School librarians, locally and nationally, have urged the public to trust their judgment in selecting the books that students can find.

“I can’t believe I have to say this, but here it goes,” Julie Stivers, the librarian of Mt. Vernon Middle School in Raleigh, said at an April school board meeting in Wake. “We are not, and I quote, ‘peddlers of pornography.’ I am a middle school librarian. I choose books that are a good age fit for middle school students.”

Stivers was recently named the National School Librarian of the Year.

These are the 20 books that Moms for Liberty sought to remove from Wake school libraries

Criminal complaints and accusations of ‘erotic smut’

Page says the efforts in Wake are a grassroots effort of concerned parents.

“We have minds of our own, and we decided to act on this,” Page said. “We had no idea that this erotic smut was in K-12 public schools until the last couple of years.”

Speakers now regularly read at school board meetings explicit excerpts from books that they want removed. On Tuesday, Dana Ramos read excerpts of scenes featuring vaginal and oral sex from “What Girls Are Made Of,” a novel which tells the story of a teenage girl.

“Why is vulgar erotica in our schools for minors?” Ramos said. “Please explain how this has literary value or supplements academics?”

Page was among a group of people who in December 2021 filed criminal complaints accusing the Wake County school system of violating obscenity laws based on some of the books in school libraries. But Wake County District Attorney Lorrin Freeman announced she would not file criminal charges.

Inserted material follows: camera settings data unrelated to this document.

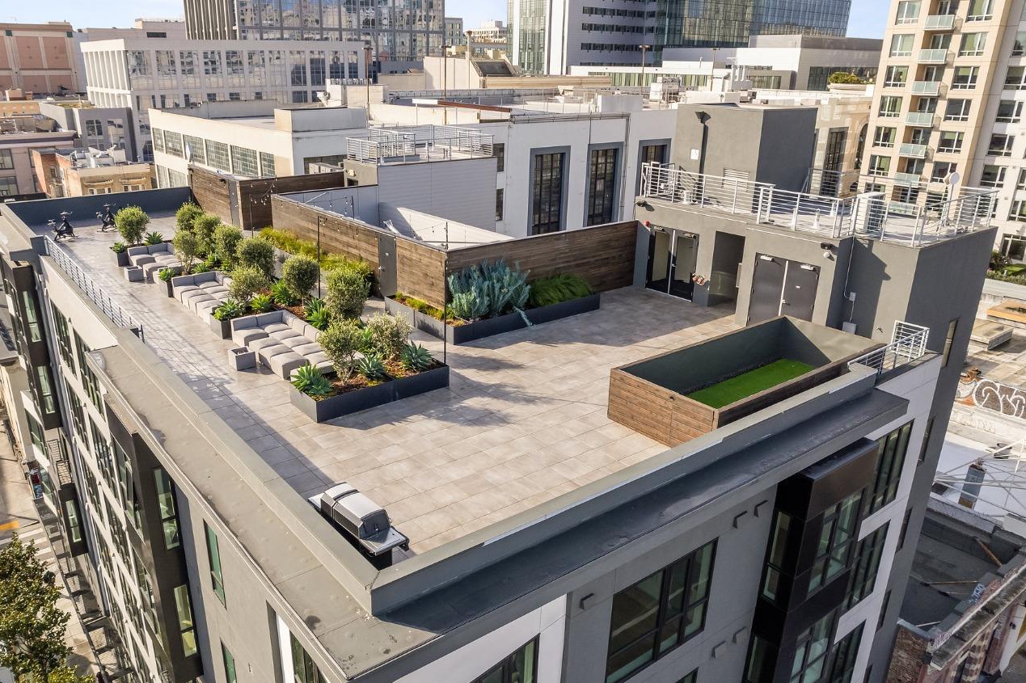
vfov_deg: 49.5
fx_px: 741
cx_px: 457
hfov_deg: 69.2
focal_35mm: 26
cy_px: 352
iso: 200
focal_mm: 8.38
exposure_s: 1/320
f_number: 2.8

A month earlier, in November 2021, Page had filed a grievance asking the school system to remove those 20 books or to require parental consent before students could check them out from school libraries.

Book challenges rejected

Page said that she filed the individual challenges last week after Wake declined to handle them at a district level. Most of the challenges were sent to high schools, a few to middle schools and one to an elementary school for the book “It’s Perfectly Normal.”

“It’s been a culmination of 18 months of being pushed back and pushed off from their obligations as a school system to take up the issue in the way the policy outlines,” Page said. “It should never have come to this.”

Under the challenge process, the principal would have to form a committee to review requests. The committee’s decision can be appealed to the school board.

Among proposed revisions to the challenge process that the school board is considering would be that decisions are binding for two years before a new challenge could be filed again at a school against a previously challenged book there.

The updated policy explicitly says that challenges at the school level must be made by parents at that school. Page says that requirement isn’t listed in the current book challenge policy so any Wake parent can file a request.

But in Wake’s letter on Thursday, Reid gives multiple reasons why she says only school-level challenges can be filed by parents at that school. She said the school-based review committee looks at whether the challenged material “violates the constitutional or other legal rights of the parent or student.”

Reid said it’s not possible for a book at Fuquay-Varnia High’s library to violate the rights of a student who attends Richland Creek Elementary in Wake Forest.

“The policy and regulation are designed to allow parents to challenge instructional materials and media center books housed or used at the school their children attend,” Reid wrote.

“Unless the Board of Education decides to expand the scope of the policy to expressly allow any parent of any WCPSS student to challenge instructional materials or books found at any WCPSS, this is the final position of the WCPSS administration on this question.”